STORED RECORDS:

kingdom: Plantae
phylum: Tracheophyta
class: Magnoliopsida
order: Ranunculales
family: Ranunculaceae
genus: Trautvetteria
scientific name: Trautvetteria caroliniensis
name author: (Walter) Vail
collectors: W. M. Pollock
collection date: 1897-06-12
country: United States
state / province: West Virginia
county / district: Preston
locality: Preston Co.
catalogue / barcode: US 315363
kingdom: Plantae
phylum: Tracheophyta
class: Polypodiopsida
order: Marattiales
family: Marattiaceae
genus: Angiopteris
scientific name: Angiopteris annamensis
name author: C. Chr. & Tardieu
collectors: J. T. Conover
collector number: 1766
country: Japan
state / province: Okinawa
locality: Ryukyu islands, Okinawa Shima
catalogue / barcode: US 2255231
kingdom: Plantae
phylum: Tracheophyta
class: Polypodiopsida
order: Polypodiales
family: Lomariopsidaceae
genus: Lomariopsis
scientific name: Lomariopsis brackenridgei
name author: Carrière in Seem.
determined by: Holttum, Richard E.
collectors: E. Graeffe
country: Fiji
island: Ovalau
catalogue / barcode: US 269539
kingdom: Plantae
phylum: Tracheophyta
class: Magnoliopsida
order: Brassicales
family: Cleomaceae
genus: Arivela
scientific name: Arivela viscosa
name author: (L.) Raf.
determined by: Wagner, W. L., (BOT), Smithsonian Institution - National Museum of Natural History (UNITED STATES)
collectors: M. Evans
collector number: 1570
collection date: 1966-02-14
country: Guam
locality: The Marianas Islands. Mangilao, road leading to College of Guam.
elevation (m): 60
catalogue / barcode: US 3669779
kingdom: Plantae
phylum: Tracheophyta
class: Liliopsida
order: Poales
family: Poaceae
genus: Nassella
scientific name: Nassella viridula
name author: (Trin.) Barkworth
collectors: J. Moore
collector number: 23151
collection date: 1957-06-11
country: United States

INSTRUCTIONS FOR THE TASK: Turn the records above into a Markdown table with two columns, Row and Line. Number each line in order and leave out any blank lines.

RESULT BELOW:
| Row | Line |
|---|---|
| 1 | kingdom: Plantae |
| 2 | phylum: Tracheophyta |
| 3 | class: Magnoliopsida |
| 4 | order: Ranunculales |
| 5 | family: Ranunculaceae |
| 6 | genus: Trautvetteria |
| 7 | scientific name: Trautvetteria caroliniensis |
| 8 | name author: (Walter) Vail |
| 9 | collectors: W. M. Pollock |
| 10 | collection date: 1897-06-12 |
| 11 | country: United States |
| 12 | state / province: West Virginia |
| 13 | county / district: Preston |
| 14 | locality: Preston Co. |
| 15 | catalogue / barcode: US 315363 |
| 16 | kingdom: Plantae |
| 17 | phylum: Tracheophyta |
| 18 | class: Polypodiopsida |
| 19 | order: Marattiales |
| 20 | family: Marattiaceae |
| 21 | genus: Angiopteris |
| 22 | scientific name: Angiopteris annamensis |
| 23 | name author: C. Chr. & Tardieu |
| 24 | collectors: J. T. Conover |
| 25 | collector number: 1766 |
| 26 | country: Japan |
| 27 | state / province: Okinawa |
| 28 | locality: Ryukyu islands, Okinawa Shima |
| 29 | catalogue / barcode: US 2255231 |
| 30 | kingdom: Plantae |
| 31 | phylum: Tracheophyta |
| 32 | class: Polypodiopsida |
| 33 | order: Polypodiales |
| 34 | family: Lomariopsidaceae |
| 35 | genus: Lomariopsis |
| 36 | scientific name: Lomariopsis brackenridgei |
| 37 | name author: Carrière in Seem. |
| 38 | determined by: Holttum, Richard E. |
| 39 | collectors: E. Graeffe |
| 40 | country: Fiji |
| 41 | island: Ovalau |
| 42 | catalogue / barcode: US 269539 |
| 43 | kingdom: Plantae |
| 44 | phylum: Tracheophyta |
| 45 | class: Magnoliopsida |
| 46 | order: Brassicales |
| 47 | family: Cleomaceae |
| 48 | genus: Arivela |
| 49 | scientific name: Arivela viscosa |
| 50 | name author: (L.) Raf. |
| 51 | determined by: Wagner, W. L., (BOT), Smithsonian Institution - National Museum of Natural History (UNITED STATES) |
| 52 | collectors: M. Evans |
| 53 | collector number: 1570 |
| 54 | collection date: 1966-02-14 |
| 55 | country: Guam |
| 56 | locality: The Marianas Islands. Mangilao, road leading to College of Guam. |
| 57 | elevation (m): 60 |
| 58 | catalogue / barcode: US 3669779 |
| 59 | kingdom: Plantae |
| 60 | phylum: Tracheophyta |
| 61 | class: Liliopsida |
| 62 | order: Poales |
| 63 | family: Poaceae |
| 64 | genus: Nassella |
| 65 | scientific name: Nassella viridula |
| 66 | name author: (Trin.) Barkworth |
| 67 | collectors: J. Moore |
| 68 | collector number: 23151 |
| 69 | collection date: 1957-06-11 |
| 70 | country: United States |